WHAT YOU NEED TO DO
Only part of the listing is needed, namely the lines from its start through the line with "photomicrograph of neoplastic", and they should be retyped exactly.

***** RECORDED INFORMATION

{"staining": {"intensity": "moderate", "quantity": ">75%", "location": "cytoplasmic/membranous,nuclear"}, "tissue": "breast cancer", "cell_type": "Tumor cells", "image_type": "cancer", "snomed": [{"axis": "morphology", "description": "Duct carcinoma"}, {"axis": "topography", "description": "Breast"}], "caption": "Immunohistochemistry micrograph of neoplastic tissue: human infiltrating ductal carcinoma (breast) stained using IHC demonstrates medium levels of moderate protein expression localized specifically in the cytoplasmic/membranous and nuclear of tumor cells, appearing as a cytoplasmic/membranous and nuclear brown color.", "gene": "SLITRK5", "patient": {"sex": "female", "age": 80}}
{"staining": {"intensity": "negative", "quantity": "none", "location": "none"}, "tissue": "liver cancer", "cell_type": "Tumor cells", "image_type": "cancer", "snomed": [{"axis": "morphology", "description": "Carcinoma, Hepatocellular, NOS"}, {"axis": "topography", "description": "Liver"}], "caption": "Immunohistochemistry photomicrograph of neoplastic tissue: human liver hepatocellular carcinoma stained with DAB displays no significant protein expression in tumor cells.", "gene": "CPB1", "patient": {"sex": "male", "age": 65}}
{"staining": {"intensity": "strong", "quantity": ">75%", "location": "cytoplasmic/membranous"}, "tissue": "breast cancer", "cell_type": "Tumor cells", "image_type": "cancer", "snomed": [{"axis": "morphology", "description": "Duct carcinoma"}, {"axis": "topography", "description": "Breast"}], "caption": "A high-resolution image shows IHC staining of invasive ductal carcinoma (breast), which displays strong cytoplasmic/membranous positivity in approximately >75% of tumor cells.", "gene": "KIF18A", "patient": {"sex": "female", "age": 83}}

**********

SOLUTION TO THIS PROBLEM
{"staining": {"intensity": "moderate", "quantity": ">75%", "location": "cytoplasmic/membranous,nuclear"}, "tissue": "breast cancer", "cell_type": "Tumor cells", "image_type": "cancer", "snomed": [{"axis": "morphology", "description": "Duct carcinoma"}, {"axis": "topography", "description": "Breast"}], "caption": "Immunohistochemistry micrograph of neoplastic tissue: human infiltrating ductal carcinoma (breast) stained using IHC demonstrates medium levels of moderate protein expression localized specifically in the cytoplasmic/membranous and nuclear of tumor cells, appearing as a cytoplasmic/membranous and nuclear brown color.", "gene": "SLITRK5", "patient": {"sex": "female", "age": 80}}
{"staining": {"intensity": "negative", "quantity": "none", "location": "none"}, "tissue": "liver cancer", "cell_type": "Tumor cells", "image_type": "cancer", "snomed": [{"axis": "morphology", "description": "Carcinoma, Hepatocellular, NOS"}, {"axis": "topography", "description": "Liver"}], "caption": "Immunohistochemistry photomicrograph of neoplastic tissue: human liver hepatocellular carcinoma stained with DAB displays no significant protein expression in tumor cells.", "gene": "CPB1", "patient": {"sex": "male", "age": 65}}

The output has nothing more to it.